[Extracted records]
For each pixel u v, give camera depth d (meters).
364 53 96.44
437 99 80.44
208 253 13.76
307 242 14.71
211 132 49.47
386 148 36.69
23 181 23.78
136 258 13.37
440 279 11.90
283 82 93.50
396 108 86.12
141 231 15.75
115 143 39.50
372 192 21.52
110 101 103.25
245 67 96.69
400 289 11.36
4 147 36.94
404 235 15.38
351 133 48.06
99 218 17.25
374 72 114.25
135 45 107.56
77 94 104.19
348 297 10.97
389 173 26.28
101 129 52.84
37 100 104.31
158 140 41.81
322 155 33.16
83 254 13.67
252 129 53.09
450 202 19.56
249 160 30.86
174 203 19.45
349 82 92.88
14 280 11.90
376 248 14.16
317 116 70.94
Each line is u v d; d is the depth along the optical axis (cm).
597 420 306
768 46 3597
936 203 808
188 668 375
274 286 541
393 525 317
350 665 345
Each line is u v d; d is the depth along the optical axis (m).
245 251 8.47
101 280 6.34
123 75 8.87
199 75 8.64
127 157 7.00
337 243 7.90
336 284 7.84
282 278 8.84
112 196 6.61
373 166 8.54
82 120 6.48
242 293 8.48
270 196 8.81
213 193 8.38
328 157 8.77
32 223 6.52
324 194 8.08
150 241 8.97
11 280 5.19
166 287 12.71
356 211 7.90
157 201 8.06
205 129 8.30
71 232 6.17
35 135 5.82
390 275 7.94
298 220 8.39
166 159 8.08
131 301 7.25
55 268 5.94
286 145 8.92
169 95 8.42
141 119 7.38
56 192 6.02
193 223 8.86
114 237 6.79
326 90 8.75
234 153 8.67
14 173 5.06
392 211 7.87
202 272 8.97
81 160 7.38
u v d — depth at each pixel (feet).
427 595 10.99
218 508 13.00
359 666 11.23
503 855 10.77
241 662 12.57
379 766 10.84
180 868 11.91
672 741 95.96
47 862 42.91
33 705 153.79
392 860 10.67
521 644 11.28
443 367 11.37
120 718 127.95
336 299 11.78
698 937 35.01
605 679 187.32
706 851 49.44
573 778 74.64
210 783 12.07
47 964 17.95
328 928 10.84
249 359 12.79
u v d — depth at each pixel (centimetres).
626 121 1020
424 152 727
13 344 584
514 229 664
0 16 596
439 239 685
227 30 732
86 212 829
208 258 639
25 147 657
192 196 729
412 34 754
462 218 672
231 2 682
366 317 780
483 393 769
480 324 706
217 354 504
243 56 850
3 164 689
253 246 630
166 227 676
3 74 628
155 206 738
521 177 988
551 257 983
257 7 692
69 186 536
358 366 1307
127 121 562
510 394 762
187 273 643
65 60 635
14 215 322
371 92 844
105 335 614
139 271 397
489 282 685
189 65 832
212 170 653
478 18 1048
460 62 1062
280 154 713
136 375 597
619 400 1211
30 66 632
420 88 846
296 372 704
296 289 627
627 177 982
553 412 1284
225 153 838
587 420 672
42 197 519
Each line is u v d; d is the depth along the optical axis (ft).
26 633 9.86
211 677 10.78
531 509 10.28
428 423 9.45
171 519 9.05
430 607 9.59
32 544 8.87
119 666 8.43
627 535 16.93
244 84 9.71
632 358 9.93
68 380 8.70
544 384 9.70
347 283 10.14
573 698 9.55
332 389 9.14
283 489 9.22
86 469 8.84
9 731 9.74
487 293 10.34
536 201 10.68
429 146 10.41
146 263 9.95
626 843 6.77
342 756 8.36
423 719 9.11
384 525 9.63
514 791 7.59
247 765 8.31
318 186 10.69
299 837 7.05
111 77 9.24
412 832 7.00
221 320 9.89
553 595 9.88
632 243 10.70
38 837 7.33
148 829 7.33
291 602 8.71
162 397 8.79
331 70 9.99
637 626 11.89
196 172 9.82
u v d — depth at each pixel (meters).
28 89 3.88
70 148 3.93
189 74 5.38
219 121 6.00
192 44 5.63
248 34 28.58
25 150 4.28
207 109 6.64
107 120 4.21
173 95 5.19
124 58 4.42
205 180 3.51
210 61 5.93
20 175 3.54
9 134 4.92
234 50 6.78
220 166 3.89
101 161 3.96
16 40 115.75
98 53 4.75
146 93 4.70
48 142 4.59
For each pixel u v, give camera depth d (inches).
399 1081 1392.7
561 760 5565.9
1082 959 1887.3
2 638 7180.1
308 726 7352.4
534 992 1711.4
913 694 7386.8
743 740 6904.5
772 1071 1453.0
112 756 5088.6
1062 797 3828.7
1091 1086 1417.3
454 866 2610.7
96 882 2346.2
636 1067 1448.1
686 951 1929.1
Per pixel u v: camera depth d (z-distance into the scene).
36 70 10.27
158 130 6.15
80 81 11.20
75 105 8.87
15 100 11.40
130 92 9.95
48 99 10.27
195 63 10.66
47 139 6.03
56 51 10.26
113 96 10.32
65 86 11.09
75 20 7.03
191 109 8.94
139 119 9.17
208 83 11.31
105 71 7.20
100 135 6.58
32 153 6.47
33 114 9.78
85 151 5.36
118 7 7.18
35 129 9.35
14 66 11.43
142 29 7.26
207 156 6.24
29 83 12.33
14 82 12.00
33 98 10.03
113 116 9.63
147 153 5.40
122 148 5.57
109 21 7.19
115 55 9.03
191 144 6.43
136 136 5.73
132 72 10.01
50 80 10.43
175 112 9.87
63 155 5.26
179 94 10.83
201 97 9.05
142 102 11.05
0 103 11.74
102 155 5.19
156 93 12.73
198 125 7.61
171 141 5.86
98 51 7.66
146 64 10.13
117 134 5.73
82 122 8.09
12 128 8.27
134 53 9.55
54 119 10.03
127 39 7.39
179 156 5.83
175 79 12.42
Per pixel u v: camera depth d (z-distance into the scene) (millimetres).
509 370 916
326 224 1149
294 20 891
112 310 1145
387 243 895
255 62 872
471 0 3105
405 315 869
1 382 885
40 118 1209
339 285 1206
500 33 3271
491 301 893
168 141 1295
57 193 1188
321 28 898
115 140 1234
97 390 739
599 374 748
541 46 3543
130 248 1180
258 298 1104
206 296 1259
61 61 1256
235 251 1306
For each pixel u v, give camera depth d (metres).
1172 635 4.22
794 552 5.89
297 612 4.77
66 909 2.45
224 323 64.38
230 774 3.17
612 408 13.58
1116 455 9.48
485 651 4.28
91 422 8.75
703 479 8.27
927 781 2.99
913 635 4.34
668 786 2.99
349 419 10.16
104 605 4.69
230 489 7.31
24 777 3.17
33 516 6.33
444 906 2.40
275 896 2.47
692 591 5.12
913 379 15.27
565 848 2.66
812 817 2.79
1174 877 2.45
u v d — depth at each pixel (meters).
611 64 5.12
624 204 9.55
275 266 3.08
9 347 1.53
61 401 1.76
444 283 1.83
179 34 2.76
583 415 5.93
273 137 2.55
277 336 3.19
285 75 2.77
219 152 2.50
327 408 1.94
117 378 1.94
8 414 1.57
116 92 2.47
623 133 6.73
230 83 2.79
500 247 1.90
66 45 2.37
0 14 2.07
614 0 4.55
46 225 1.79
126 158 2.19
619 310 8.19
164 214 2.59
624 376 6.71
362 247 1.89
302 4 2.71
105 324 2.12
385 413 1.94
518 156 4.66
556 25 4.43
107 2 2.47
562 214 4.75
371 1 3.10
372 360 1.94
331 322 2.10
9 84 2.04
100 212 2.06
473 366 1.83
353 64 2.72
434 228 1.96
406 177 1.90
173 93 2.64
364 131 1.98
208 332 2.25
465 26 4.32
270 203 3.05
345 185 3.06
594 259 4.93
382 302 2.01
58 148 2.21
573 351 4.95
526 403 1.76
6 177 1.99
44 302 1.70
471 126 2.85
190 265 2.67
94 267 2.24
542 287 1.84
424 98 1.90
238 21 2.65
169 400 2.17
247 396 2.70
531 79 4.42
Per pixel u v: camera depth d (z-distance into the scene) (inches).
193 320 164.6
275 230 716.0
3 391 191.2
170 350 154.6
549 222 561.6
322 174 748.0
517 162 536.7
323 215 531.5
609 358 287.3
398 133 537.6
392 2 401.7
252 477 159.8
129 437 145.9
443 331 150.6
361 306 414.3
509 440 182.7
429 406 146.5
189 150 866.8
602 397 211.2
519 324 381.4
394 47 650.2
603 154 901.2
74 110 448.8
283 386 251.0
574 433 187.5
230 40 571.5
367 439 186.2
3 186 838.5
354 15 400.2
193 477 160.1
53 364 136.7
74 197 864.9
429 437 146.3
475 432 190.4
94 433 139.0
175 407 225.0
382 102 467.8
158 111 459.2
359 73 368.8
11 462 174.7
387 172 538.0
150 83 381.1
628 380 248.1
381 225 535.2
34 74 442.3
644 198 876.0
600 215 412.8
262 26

● WHAT THIS TASK INVOLVES
The required output is the stretch of entries above from the line containing "146 93 4.70" through the line containing "Per pixel u v: camera depth d (z-distance into the scene).", reproduced exactly.

● THE ANSWER
146 93 4.70
48 142 4.59
For each pixel u v, give camera depth d (inches).
399 1081 1392.7
561 760 5565.9
1082 959 1887.3
2 638 7180.1
308 726 7352.4
534 992 1711.4
913 694 7386.8
743 740 6904.5
772 1071 1453.0
112 756 5088.6
1062 797 3828.7
1091 1086 1417.3
454 866 2610.7
96 882 2346.2
636 1067 1448.1
686 951 1929.1
Per pixel u v: camera depth d (z-distance into the scene).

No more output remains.